David Vander Wal: We'll be back and we'll show you.
Nannette Bourne: And, if by doing what you just described, by lowering it, the cost is more than you can bear, than you will look at relocating that cost to a second deck.
Doug Mayne: One D.
Chairman Cosentino: Okay, let's put you on the agenda for next meeting.
Final Action:
Finger Lakes School of Massage 272 North Bedford Road PB2007-19
Present:
Daniel P. Hollis, III, Esq., Shamburg, Marwell, Davis & Hollis Amy Vona, Education Director, Finger Lakes School of Massage Cory Hughes, Project Manager, Finger Lakes School of Massage
Chairman Cosentino: Gentlemen we have a resolution before us.
Doug Hertz: On Page 3, Condition 10, there is a typo. The second line should say, "Shall occur onsite without first obtaining."
Daniel Hollis: On number five, since it's a re-striping, do we have to have the property staked?
Whitney Singleton: I think we previously discussed that they are not altering the parking lot itself, but only re-striping, nor do I believe that number three would be necessary.

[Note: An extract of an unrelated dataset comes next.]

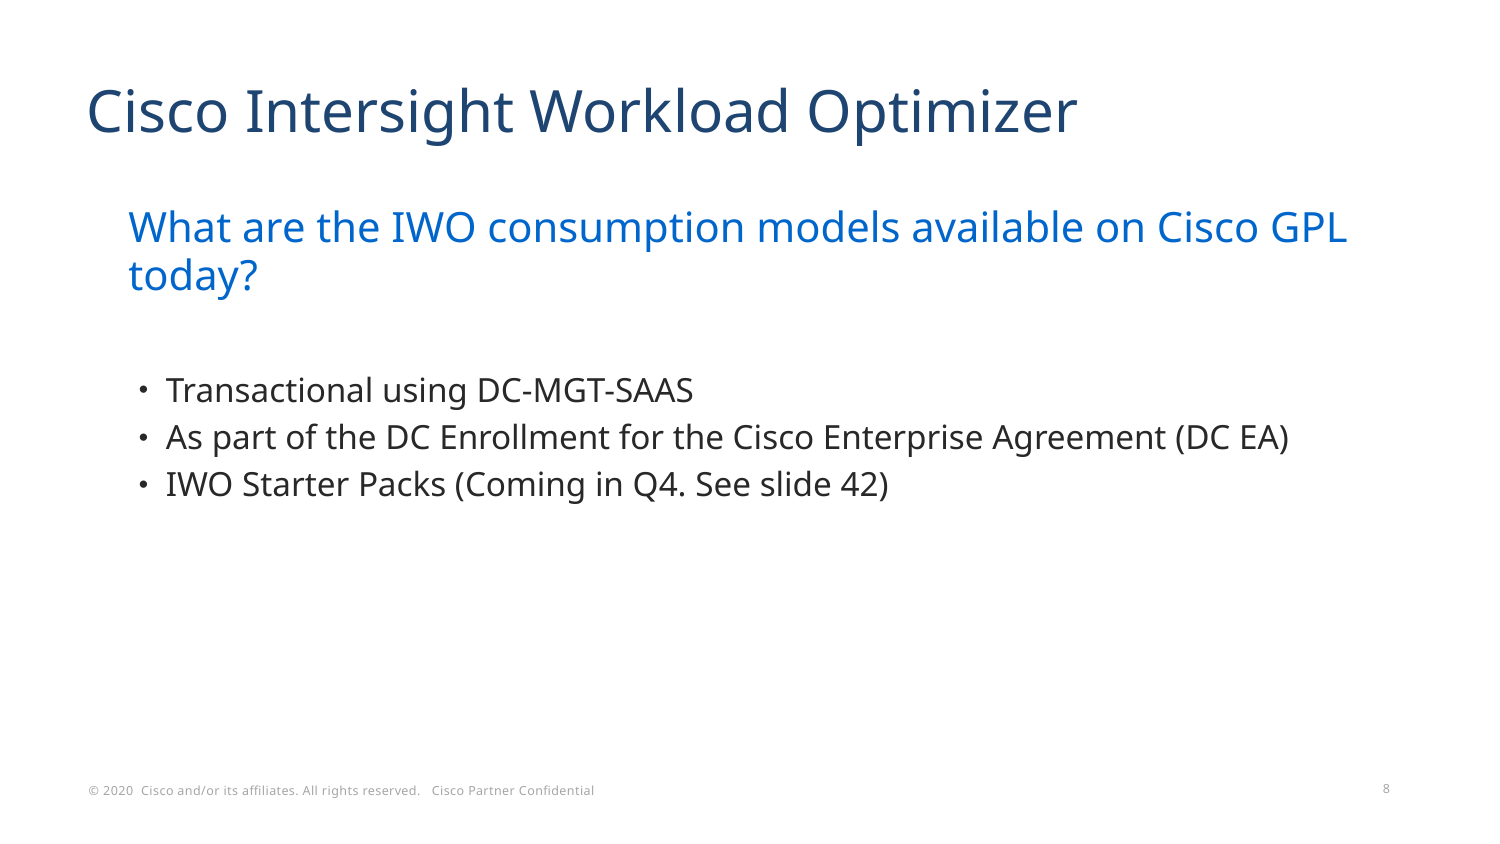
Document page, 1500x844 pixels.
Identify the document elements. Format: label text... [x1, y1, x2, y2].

title Cisco Intersight Workload Optimizer [71, 55, 1441, 176]
list What are the IWO consumption models available on Cisco GPL today? Transactional using DC-MGT-SAAS As part of the DC Enrollment for the Cisco Enterprise Agreement (DC EA) IWO Starter Packs (Coming in Q4. See slide 42) [75, 197, 1434, 754]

Chairman Cosentino: The spaces are per code, so I don't think there is any problem with that.
Whitney Singleton: In regard to the third whereas on Page 2, the parking table; it should be clarified that it's administrative offices. With regard to Condition 12 on Page 3; the Urban Renewal regs, I think we should also have an additional provision with a condition similar to what we have done elsewhere stating that all the required improvements and conditions shall be maintained at a full period of occupancy at the school. In other words, it is incumbent upon them to maintain all the conditions of approval for use to be maintained throughout the occupancy and use of the Special Use Permit.
Daniel Hollis: That's fine.
Vice Chairman Sturniolo: Regarding Condition 8, the photometric lighting plan that's approved; is that reflective of the newly proposed lighting standards?
Anthony Oliveri: They gave for existing lighting levels for the parking lot.
Vice Chairman Sturniolo: Does that conform to what we've been asking every other applicant?
Anthony Oliveri: I don't know that it fully conforms.